= STORED DATA =
↓↓↓

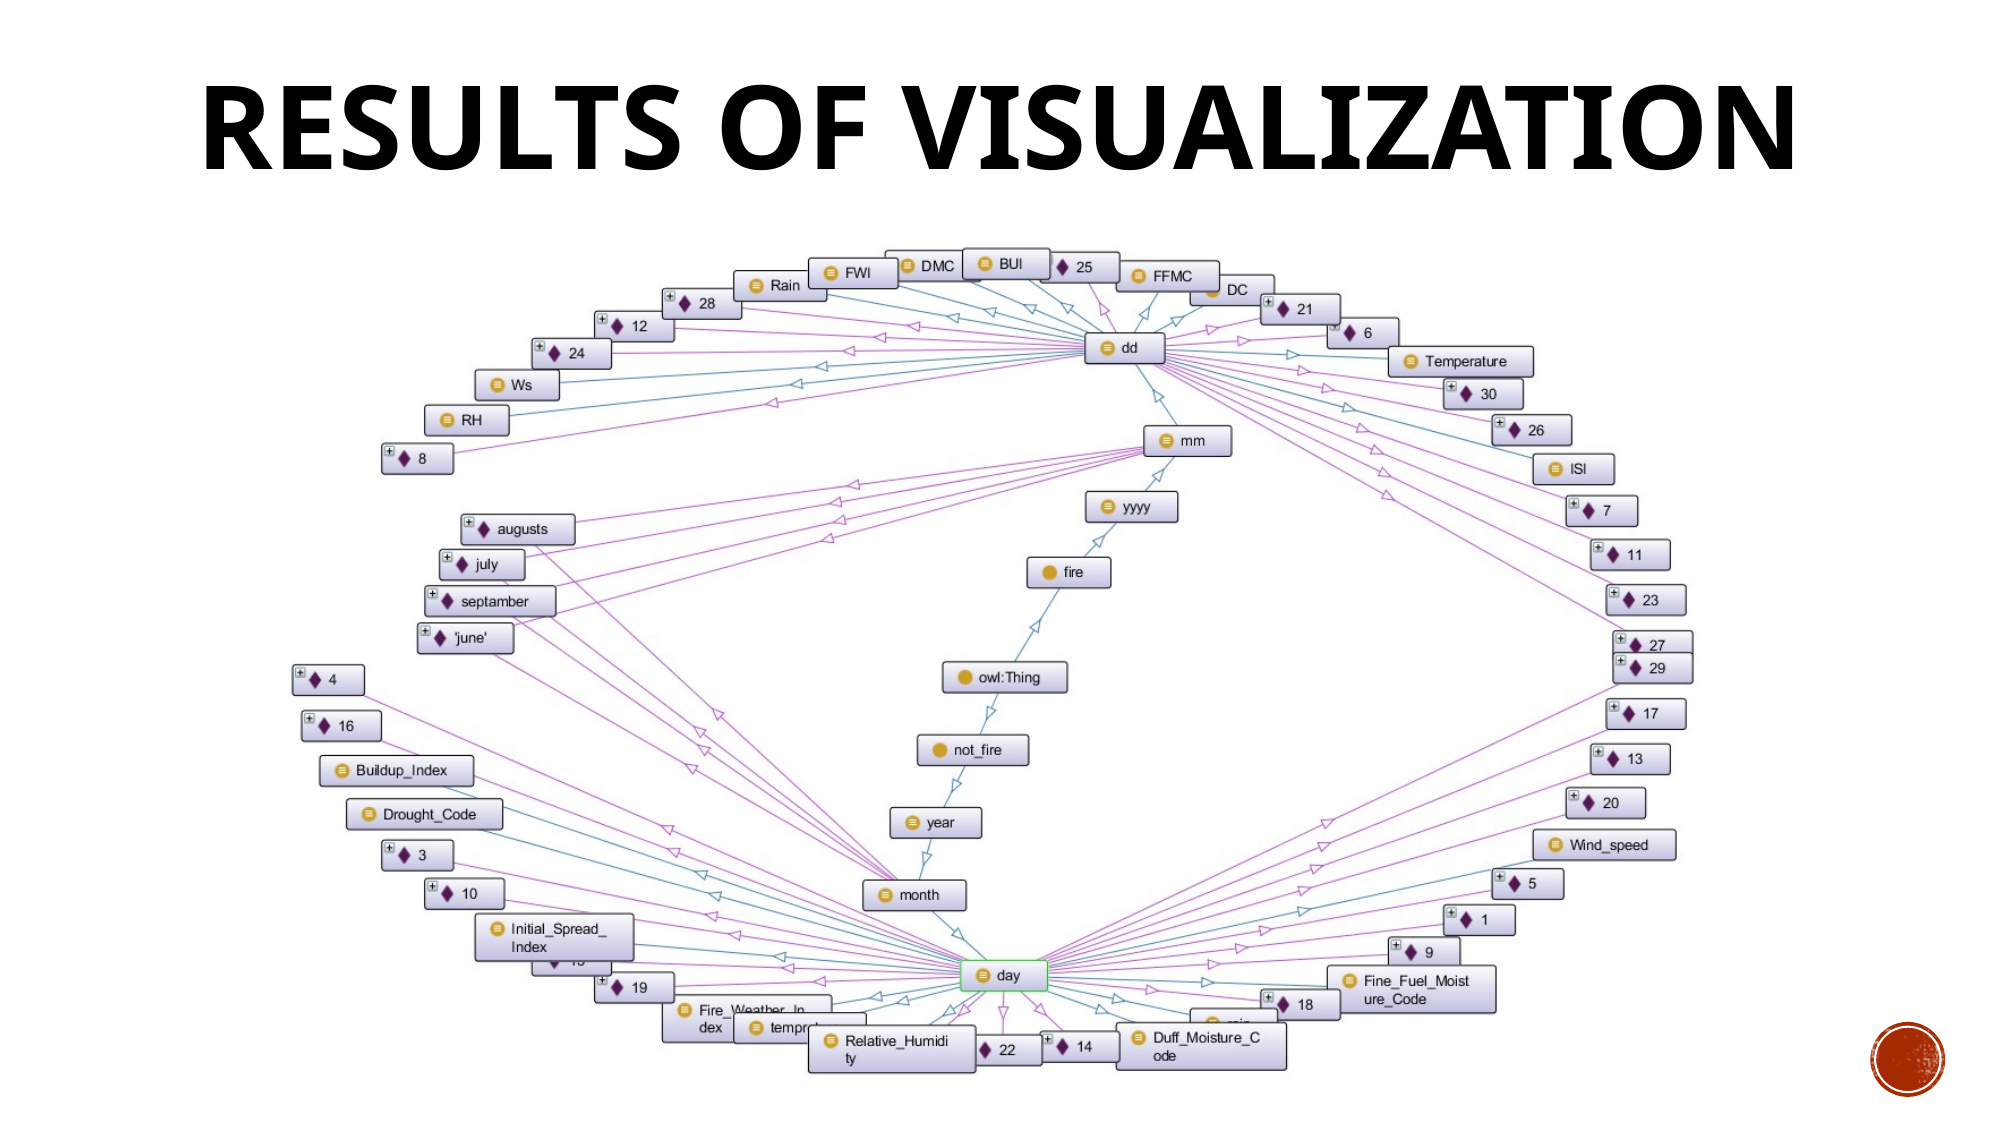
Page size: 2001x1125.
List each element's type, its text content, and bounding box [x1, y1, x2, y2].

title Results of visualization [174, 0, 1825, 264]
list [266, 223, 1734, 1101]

↑↑↑
↓↓↓

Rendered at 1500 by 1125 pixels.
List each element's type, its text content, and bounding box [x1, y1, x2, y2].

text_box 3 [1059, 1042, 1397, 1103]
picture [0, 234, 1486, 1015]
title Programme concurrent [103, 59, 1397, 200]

↑↑↑

= INSTRUCTIONS FOR THE TASK =
Once you find the line with "Page size: 2001x1125." above, print it and every line after it up to and including the line with "list [266, 223, 1734, 1101]", exactly as written and nothing else.

= EXERCISE RESULT =
Page size: 2001x1125.
List each element's type, its text content, and bounding box [x1, y1, x2, y2].

title Results of visualization [174, 0, 1825, 264]
list [266, 223, 1734, 1101]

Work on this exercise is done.